The Honeybee system is already proving to be a success, said Post. Honeybee is a configuration environment, plus all the API connectivity that Mulesoft gives it and, "It completely crushes the SDLC [Systems development life cycle]."

"It can do very complex integration, very complex customer journey creation, and all the business analysis without a single line of code," he says.

The aim is to get out of the way so that the business analyst in the marketing team can take a "customer journey", build it from scratch, modify it, and not need to talk to IT at all, he says.

The back end has all the IT infrastructure -- security, log-in, etc -- along with, "all of those things that I would expect to have to build a complete solution, and not just a Microsoft application on somebody's desk".

The aim has been to marry the worlds of digital and human, and Post believes that they have created something that is "something quite unique". It's so unique that a telco is currently testing the app, he says.

By employing this technology, Post says, what used to take 10 weeks now takes three.

"We go through a process of looking at your workplace so that we understand your needs and then we use, what we call, the Data Calculator, so we can look at how much data you use," he says. "If you want to see how an iPhone 7 compares with a Samsung Android, it will do the comparison and it will do it with a thousand users of the technology."

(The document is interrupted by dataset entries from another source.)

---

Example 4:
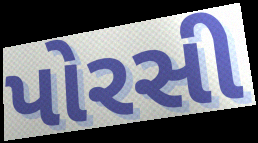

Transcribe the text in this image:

પોરસી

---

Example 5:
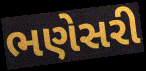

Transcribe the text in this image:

ભણેસરી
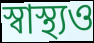
স্বাস্থ্যও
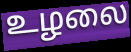
உழலை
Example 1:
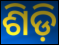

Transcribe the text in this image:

ଶିଡ଼ି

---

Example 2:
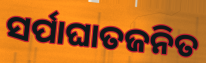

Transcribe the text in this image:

ସର୍ପାଘାତଜନିତ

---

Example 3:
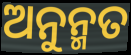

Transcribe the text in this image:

ଅନୁନ୍ମତ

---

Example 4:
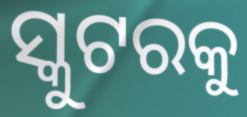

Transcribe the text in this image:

ସ୍କୁଟରକୁ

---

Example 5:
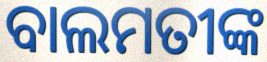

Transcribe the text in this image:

ବାଲମତୀଙ୍କ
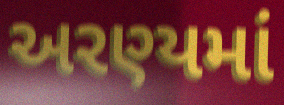
અરણ્યમાં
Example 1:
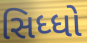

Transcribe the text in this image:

સિધ્ધો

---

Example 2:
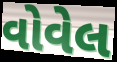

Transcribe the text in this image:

વોવેલ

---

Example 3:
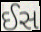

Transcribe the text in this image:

ઈસ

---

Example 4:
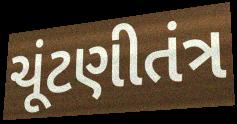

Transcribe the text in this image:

ચૂંટણીતંત્ર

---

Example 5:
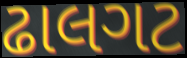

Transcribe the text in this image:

ઢાલગટ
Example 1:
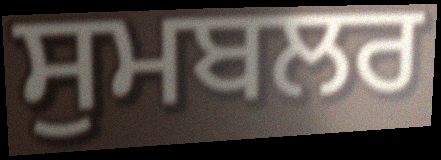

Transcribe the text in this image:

ਸੁਮਬਲਰ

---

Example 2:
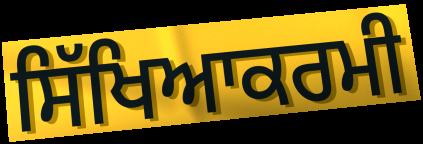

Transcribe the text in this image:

ਸਿੱਖਿਆਕਰਮੀ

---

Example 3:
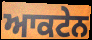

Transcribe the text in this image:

ਆਕਟੇਨ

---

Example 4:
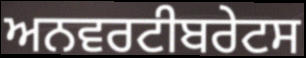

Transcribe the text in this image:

ਅਨਵਰਟੀਬਰੇਟਸ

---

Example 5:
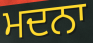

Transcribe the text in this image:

ਮਦਨਾ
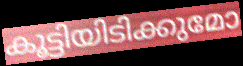
കൂട്ടിയിടിക്കുമോ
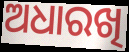
ଅଧାରଖି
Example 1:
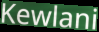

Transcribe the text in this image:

Kewlani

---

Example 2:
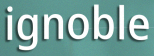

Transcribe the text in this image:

ignoble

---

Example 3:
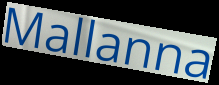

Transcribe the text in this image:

Mallanna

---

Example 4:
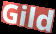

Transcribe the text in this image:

Gild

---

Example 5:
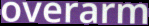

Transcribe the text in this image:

overarm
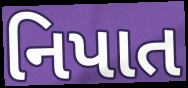
નિપાત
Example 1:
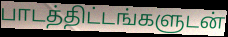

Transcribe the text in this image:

பாடத்திட்டங்களுடன்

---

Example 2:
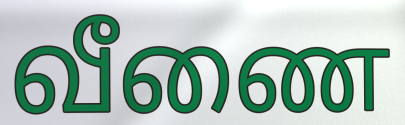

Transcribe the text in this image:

வீணை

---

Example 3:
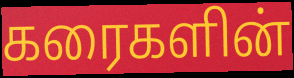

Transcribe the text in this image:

கரைகளின்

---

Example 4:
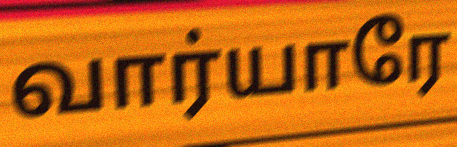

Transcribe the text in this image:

வார்யாரே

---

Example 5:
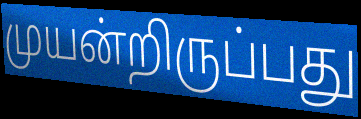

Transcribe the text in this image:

முயன்றிருப்பது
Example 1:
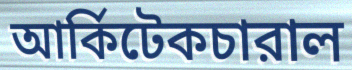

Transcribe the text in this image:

আর্কিটেকচারাল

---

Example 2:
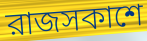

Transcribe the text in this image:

রাজসকাশে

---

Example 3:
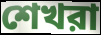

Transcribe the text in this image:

শেখরা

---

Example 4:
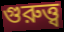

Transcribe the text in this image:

গুরুত্ত্ব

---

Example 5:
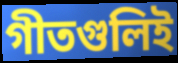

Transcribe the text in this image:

গীতগুলিই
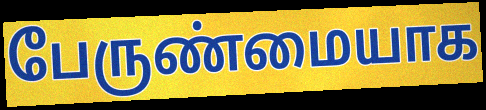
பேருண்மையாக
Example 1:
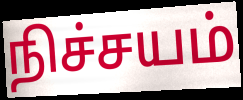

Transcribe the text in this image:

நிச்சயம்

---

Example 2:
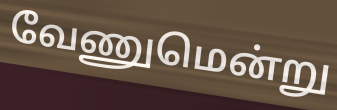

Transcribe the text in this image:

வேணுமென்று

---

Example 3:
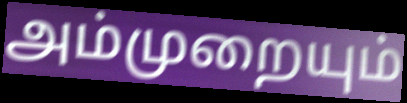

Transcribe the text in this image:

அம்முறையும்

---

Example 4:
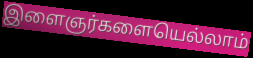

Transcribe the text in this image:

இளைஞர்களையெல்லாம்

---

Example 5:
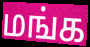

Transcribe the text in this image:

மங்க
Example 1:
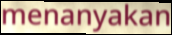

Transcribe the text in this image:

menanyakan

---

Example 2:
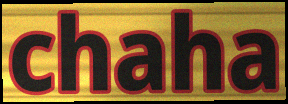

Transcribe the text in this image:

chaha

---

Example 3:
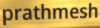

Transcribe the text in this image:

prathmesh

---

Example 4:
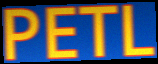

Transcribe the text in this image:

PETL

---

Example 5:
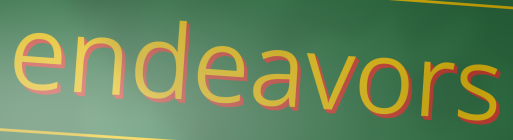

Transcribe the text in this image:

endeavors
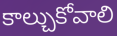
కాల్చుకోవాలి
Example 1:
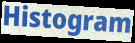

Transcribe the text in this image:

Histogram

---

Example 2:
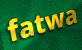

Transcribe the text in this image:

fatwa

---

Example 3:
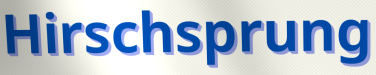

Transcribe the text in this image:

Hirschsprung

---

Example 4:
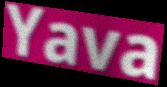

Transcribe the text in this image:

Yava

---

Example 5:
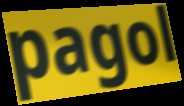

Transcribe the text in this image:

pagol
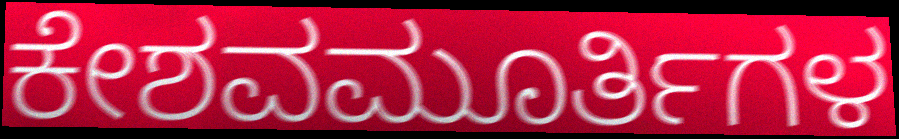
ಕೇಶವಮೂರ್ತಿಗಳ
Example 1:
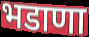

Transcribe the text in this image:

भडाणा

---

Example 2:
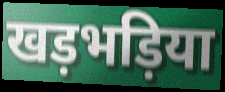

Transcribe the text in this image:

खड़भड़िया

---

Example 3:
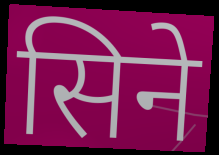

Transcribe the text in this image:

सिने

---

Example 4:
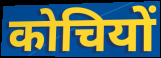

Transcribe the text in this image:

कोचियों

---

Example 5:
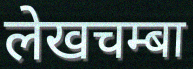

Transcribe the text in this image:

लेखचम्बा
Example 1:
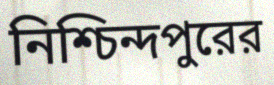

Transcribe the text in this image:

নিশ্চিন্দপুরের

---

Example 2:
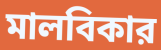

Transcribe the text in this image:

মালবিকার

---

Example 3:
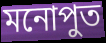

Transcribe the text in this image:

মনোপুত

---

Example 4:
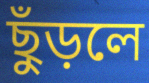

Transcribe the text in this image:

ছুঁড়লে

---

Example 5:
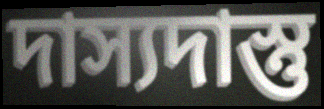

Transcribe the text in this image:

দাস্যদাস্তু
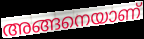
അങ്ങനെയാണ്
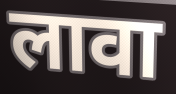
लावा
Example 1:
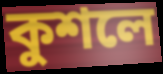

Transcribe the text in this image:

কুশলে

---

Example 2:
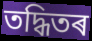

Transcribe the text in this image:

তদ্ধিতৰ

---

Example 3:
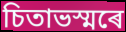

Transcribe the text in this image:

চিতাভস্মৰে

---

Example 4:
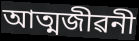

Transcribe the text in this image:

আত্মজীৱনী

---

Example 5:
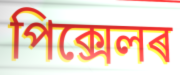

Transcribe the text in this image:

পিক্সেলৰ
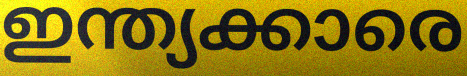
ഇന്ത്യക്കാരെ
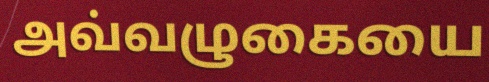
அவ்வழுகையை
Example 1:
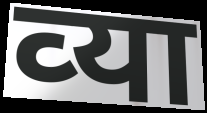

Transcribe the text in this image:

व्‍या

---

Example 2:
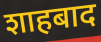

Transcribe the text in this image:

शाहबाद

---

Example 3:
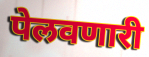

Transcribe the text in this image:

पेलवणारी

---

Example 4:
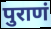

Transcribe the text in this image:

पुराणं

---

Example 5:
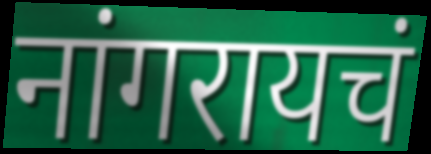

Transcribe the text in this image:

नांगरायचं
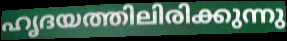
ഹൃദയത്തിലിരിക്കുന്നു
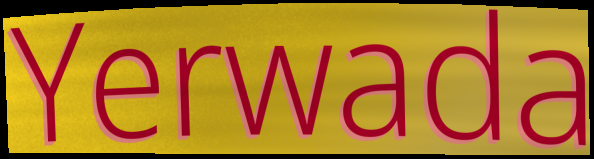
Yerwada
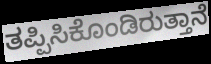
ತಪ್ಪಿಸಿಕೊಂಡಿರುತ್ತಾನೆ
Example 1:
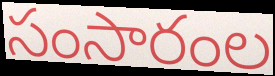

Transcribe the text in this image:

సంసారంల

It can also be used by Carphone's Sales Operation Platform which, "is really the intelligence that sits behind the platform, the analytics, the coaching. We track every time you [the user in the store] touch the tablet, every half second across the entire estate," he says.

"So our CEO can log on and see our entire journey and every journey that is occurring in the store and how that journey occurs."

Post believes that as a tool it is now "invaluable".

For example, on the day a new phone is launched, "we can see within half an hour how it's performing. If people are falling out of the journey, how are they falling? Have they bought another handset, is it the network bundle that's wrong? We can track it."

Post believes the new systems have been a success, and says that they have had lots of interest from companies both in Europe and the US, including a US telco.